Powell River region’s new social planner outlined her responsibilities for the qathet Regional District (qRD) board on Thursday, July 25.
Meriko Kubota, social planner for the regional district, City of Powell River and Tla’amin Nation, appeared at the qRD board meeting to describe her function.
Kubota said she is hosted by City of Powell River, so her office is based in the planning department there, but her role is actually regional.
“This makes very good sense because social issues that are managed under social planning don’t have boundaries within our jurisdiction,” said Kubota. “I appreciate the foresight and leadership this government and the other two have had to actually collaborate on a regional social planner. I really do want to honour that intention and hope to provide social planning to the regional district. When I refer to our community or our region, I truly mean the entire area.”
Kubota said she wanted to give some background on social planning. Not every municipality has a social planner, she added. The terminology, she said, is fairly new, so it’s not always clear what a social planner’s duties entail.
Kubota said this regional board has supported a social planning services bylaw. Social planning is also included in the city’s official community plan and Tla’amin’s community plan.
Kubota said she wanted to share a definition of social planning with the board. She said she was borrowing one from City of Nanaimo that was quite comprehensive.
She added that social planning addresses strategic priorities regarding social equity, cultural diversity and community health issues. Distinct from other forms of planning, which has a focus on lands, buildings and streets, social planning focuses on people.
Social planning works with community-based organizations, federal and provincial ministries, faith groups and city departments that address the region’s critical social issues. Social planners provide support and information to social agencies, bringing together key people to address emerging social issues, delivering community and social service programs and providing information relevant to social action and planning advisory committees.
This committee is made up of representatives from the three local governments, School District 47 and Vancouver Coastal Health. Kubota said she would also be working closely with the three chief administrative officers from the local governments.

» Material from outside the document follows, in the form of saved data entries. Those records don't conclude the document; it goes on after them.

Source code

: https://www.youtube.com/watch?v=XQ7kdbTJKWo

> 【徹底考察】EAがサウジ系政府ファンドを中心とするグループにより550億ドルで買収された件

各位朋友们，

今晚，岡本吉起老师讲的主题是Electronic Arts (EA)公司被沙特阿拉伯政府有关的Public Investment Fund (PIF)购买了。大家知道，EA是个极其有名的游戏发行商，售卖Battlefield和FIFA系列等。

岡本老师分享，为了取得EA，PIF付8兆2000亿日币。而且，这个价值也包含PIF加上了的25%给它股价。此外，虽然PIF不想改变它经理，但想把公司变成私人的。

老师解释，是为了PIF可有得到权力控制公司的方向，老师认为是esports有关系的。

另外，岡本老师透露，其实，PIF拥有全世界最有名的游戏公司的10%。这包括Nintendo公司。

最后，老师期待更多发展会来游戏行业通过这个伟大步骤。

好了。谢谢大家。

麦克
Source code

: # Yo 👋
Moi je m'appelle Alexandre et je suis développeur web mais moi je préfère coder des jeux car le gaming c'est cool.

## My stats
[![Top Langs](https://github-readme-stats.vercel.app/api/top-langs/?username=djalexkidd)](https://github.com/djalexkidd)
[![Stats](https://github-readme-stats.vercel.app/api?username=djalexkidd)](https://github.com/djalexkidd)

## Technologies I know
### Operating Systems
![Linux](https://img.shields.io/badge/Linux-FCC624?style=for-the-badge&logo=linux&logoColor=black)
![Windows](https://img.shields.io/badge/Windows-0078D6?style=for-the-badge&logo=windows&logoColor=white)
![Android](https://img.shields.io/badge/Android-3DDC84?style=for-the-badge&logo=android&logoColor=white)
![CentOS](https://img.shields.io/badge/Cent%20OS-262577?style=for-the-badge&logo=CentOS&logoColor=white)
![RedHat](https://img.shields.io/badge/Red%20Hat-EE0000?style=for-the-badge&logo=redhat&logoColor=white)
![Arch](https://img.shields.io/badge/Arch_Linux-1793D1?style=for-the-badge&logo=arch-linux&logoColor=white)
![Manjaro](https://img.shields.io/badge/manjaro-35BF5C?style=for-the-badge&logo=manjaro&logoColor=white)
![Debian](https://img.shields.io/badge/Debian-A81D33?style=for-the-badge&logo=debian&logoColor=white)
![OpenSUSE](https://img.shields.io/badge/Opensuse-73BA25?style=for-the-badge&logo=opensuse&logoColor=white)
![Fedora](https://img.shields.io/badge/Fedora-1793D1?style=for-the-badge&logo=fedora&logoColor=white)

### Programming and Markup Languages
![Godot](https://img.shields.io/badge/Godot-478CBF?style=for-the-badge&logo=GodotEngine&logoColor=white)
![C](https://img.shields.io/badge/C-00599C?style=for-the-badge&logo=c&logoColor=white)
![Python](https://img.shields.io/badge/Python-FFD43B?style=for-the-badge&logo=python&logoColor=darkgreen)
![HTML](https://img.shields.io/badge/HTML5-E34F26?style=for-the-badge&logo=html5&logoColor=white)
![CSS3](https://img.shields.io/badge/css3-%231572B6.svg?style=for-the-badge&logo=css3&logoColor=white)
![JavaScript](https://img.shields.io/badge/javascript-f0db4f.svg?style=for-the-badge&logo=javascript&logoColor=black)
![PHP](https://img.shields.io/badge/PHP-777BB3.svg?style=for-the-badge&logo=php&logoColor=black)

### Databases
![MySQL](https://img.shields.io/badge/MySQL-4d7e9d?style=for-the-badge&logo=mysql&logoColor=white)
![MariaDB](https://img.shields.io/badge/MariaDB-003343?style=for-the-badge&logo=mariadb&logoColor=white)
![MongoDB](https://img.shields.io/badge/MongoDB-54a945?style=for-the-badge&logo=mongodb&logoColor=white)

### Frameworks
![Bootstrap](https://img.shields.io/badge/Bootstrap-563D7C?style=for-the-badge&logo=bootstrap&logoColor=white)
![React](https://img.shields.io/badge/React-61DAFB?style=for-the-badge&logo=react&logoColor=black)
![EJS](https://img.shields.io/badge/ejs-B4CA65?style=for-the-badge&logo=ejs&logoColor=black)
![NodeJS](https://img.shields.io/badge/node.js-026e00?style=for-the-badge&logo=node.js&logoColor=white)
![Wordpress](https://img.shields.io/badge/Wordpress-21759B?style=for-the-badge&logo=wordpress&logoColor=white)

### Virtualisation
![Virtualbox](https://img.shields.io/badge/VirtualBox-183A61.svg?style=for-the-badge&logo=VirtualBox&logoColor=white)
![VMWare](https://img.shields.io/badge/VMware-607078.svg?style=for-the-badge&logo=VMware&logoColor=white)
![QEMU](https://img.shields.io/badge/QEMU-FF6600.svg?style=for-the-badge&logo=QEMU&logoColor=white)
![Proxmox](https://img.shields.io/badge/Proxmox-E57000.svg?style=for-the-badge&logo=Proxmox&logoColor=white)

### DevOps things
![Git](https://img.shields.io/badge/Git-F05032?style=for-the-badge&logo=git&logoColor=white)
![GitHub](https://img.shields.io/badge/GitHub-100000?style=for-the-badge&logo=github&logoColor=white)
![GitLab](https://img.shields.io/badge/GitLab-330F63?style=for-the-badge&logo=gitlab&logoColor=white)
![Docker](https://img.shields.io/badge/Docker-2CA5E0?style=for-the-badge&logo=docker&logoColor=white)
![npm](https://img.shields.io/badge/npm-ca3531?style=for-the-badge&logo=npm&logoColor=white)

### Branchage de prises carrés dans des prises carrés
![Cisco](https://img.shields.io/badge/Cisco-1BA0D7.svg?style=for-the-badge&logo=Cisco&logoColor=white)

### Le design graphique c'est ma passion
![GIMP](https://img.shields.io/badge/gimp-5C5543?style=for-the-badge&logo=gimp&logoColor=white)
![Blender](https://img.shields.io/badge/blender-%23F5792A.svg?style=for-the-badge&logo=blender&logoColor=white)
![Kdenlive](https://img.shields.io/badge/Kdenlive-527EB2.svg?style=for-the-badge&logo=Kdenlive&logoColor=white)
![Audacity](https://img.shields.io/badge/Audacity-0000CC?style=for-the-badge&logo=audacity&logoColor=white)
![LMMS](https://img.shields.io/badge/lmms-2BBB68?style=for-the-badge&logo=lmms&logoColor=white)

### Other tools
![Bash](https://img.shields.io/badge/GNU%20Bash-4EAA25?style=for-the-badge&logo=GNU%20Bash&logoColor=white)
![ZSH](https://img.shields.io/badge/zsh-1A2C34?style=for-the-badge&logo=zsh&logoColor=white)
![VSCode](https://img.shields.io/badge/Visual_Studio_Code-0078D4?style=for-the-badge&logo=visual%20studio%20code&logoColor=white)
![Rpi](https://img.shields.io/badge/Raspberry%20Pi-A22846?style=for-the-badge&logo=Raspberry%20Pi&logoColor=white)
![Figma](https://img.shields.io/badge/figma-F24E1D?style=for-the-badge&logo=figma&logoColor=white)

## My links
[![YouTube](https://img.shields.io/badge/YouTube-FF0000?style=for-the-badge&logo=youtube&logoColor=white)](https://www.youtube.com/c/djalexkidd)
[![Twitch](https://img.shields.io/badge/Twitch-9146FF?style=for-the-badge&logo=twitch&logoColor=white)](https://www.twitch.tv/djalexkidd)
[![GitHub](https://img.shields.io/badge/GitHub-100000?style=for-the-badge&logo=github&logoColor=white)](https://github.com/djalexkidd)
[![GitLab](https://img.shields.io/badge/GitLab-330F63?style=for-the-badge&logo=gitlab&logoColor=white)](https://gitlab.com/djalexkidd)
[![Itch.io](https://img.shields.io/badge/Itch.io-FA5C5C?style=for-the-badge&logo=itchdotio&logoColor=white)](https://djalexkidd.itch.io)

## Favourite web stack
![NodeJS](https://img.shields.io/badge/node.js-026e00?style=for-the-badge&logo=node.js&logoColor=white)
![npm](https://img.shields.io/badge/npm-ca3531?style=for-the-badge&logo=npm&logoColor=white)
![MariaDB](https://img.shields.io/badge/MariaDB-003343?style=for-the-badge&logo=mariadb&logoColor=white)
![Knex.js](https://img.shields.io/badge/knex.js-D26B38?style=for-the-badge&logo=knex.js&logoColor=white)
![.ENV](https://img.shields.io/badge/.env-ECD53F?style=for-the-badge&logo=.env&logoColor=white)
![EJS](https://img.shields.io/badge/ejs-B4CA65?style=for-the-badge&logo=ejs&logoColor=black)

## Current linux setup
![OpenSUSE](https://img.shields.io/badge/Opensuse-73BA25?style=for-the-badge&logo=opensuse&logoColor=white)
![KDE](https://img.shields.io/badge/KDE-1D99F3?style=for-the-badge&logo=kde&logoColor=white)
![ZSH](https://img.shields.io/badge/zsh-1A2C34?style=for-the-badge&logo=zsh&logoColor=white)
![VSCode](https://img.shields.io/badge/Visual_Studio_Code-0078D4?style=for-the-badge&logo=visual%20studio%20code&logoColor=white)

The new social planner said she was coming into her role with some great work that happened before her arrival. She said she was coming with a clear work plan.
An official social planning program was provided for the region by a consultant in November 2017, said Kubota. There were four priority areas clarified in that plan. They are: housing, meaning suitable, sustainable housing for all; early childhood/healthy early childhood development for all children; social cohesion throughout the region; and poverty alleviation, or reduced income disparity.
These priorities are well interconnected with one another, according to Kubota.
“I anticipate you will see a number of updates on initiatives either ongoing or new related to these priority areas,” she said.
Her last update for the directors included some tangible items that are in the works. She said the regional district and city together applied to the province for the early childhood grant program and $50,000 has been received.
The objective is to complete an analysis and inventory of the existing childhood facilities in the entire region. With this analysis an action plan can be produced that addresses gaps and provides a rationale to go forward to the province again for funding to support these facilities.
“There’s a lot of funding opportunities now from the province related to childcare and so this planning document report will give us the leverage to be able to take advantage of these opportunities we have right now,” said Kubota.
The other area is a housing needs assessment, which the province has mandated all municipalities to complete, said Kubota. It is a plan to do an analysis regarding the existing housing needs.
The problem with that is the program is for municipalities, said Kubota. The hope is to also look at housing needs from a regional perspective, she added. A working group has been struck with staff members from the three local governments.
“Our intention is to do a regional plan, leveraging this opportunity we have from the province’s funding,” said Kubota. “We anticipate coming to you for your support for that application for the November deadline and from there we’ll be working into 2020 to produce the report.”